» **WHAT YOU NEED TO DO**:
Write every line of the material out exactly as shown.

» **LISTED RECORDS**:

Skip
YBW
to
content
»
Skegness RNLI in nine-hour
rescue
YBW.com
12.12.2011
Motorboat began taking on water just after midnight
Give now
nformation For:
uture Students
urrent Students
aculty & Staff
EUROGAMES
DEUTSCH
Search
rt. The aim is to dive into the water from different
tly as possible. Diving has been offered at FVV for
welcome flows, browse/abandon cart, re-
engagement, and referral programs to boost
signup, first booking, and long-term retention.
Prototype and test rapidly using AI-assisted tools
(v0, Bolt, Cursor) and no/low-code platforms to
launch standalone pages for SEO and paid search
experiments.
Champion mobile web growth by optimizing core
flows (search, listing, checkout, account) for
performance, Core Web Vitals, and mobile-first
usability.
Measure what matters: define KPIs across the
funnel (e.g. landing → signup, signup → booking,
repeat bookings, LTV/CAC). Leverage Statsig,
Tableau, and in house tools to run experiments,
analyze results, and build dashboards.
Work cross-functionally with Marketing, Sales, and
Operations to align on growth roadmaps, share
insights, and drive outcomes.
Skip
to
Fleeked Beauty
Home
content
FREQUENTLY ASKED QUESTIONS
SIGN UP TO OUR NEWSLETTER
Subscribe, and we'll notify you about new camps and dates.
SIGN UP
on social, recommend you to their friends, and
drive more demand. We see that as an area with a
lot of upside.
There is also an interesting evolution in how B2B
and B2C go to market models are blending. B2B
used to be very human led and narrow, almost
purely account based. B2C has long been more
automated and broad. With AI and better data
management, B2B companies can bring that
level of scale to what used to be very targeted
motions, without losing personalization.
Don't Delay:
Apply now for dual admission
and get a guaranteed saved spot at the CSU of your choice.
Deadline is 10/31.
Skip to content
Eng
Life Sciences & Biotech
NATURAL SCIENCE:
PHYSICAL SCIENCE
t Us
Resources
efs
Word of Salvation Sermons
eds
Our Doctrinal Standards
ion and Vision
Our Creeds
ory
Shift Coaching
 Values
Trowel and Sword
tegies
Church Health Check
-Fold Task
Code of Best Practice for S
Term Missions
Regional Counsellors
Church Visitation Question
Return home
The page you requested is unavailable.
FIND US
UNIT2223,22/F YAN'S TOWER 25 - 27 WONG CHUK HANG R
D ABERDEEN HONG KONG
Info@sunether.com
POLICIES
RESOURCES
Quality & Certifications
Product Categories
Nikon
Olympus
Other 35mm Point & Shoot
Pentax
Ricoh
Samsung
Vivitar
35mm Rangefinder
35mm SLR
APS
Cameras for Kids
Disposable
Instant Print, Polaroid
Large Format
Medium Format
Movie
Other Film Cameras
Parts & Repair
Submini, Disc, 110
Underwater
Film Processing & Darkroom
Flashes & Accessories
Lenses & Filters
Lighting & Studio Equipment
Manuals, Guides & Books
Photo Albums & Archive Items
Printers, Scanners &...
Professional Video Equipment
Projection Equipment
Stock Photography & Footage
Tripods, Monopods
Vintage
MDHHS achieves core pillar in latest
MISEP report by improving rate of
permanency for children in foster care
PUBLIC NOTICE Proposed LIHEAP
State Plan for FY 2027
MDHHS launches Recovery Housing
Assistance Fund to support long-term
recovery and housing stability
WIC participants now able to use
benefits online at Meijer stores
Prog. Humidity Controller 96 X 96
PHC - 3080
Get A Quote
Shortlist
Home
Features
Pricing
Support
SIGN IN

» **ANSWER**:
Skip
YBW
to
content
»
Skegness RNLI in nine-hour
rescue
YBW.com
12.12.2011
Motorboat began taking on water just after midnight
Give now
nformation For:
uture Students
urrent Students
aculty & Staff
EUROGAMES
DEUTSCH
Search
rt. The aim is to dive into the water from different
tly as possible. Diving has been offered at FVV for
welcome flows, browse/abandon cart, re-
engagement, and referral programs to boost
signup, first booking, and long-term retention.
Prototype and test rapidly using AI-assisted tools
(v0, Bolt, Cursor) and no/low-code platforms to
launch standalone pages for SEO and paid search
experiments.
Champion mobile web growth by optimizing core
flows (search, listing, checkout, account) for
performance, Core Web Vitals, and mobile-first
usability.
Measure what matters: define KPIs across the
funnel (e.g. landing → signup, signup → booking,
repeat bookings, LTV/CAC). Leverage Statsig,
Tableau, and in house tools to run experiments,
analyze results, and build dashboards.
Work cross-functionally with Marketing, Sales, and
Operations to align on growth roadmaps, share
insights, and drive outcomes.
Skip
to
Fleeked Beauty
Home
content
FREQUENTLY ASKED QUESTIONS
SIGN UP TO OUR NEWSLETTER
Subscribe, and we'll notify you about new camps and dates.
SIGN UP
on social, recommend you to their friends, and
drive more demand. We see that as an area with a
lot of upside.
There is also an interesting evolution in how B2B
and B2C go to market models are blending. B2B
used to be very human led and narrow, almost
purely account based. B2C has long been more
automated and broad. With AI and better data
management, B2B companies can bring that
level of scale to what used to be very targeted
motions, without losing personalization.
Don't Delay:
Apply now for dual admission
and get a guaranteed saved spot at the CSU of your choice.
Deadline is 10/31.
Skip to content
Eng
Life Sciences & Biotech
NATURAL SCIENCE:
PHYSICAL SCIENCE
t Us
Resources
efs
Word of Salvation Sermons
eds
Our Doctrinal Standards
ion and Vision
Our Creeds
ory
Shift Coaching
 Values
Trowel and Sword
tegies
Church Health Check
-Fold Task
Code of Best Practice for S
Term Missions
Regional Counsellors
Church Visitation Question
Return home
The page you requested is unavailable.
FIND US
UNIT2223,22/F YAN'S TOWER 25 - 27 WONG CHUK HANG R
D ABERDEEN HONG KONG
Info@sunether.com
POLICIES
RESOURCES
Quality & Certifications
Product Categories
Nikon
Olympus
Other 35mm Point & Shoot
Pentax
Ricoh
Samsung
Vivitar
35mm Rangefinder
35mm SLR
APS
Cameras for Kids
Disposable
Instant Print, Polaroid
Large Format
Medium Format
Movie
Other Film Cameras
Parts & Repair
Submini, Disc, 110
Underwater
Film Processing & Darkroom
Flashes & Accessories
Lenses & Filters
Lighting & Studio Equipment
Manuals, Guides & Books
Photo Albums & Archive Items
Printers, Scanners &...
Professional Video Equipment
Projection Equipment
Stock Photography & Footage
Tripods, Monopods
Vintage
MDHHS achieves core pillar in latest
MISEP report by improving rate of
permanency for children in foster care
PUBLIC NOTICE Proposed LIHEAP
State Plan for FY 2027
MDHHS launches Recovery Housing
Assistance Fund to support long-term
recovery and housing stability
WIC participants now able to use
benefits online at Meijer stores
Prog. Humidity Controller 96 X 96
PHC - 3080
Get A Quote
Shortlist
Home
Features
Pricing
Support
SIGN IN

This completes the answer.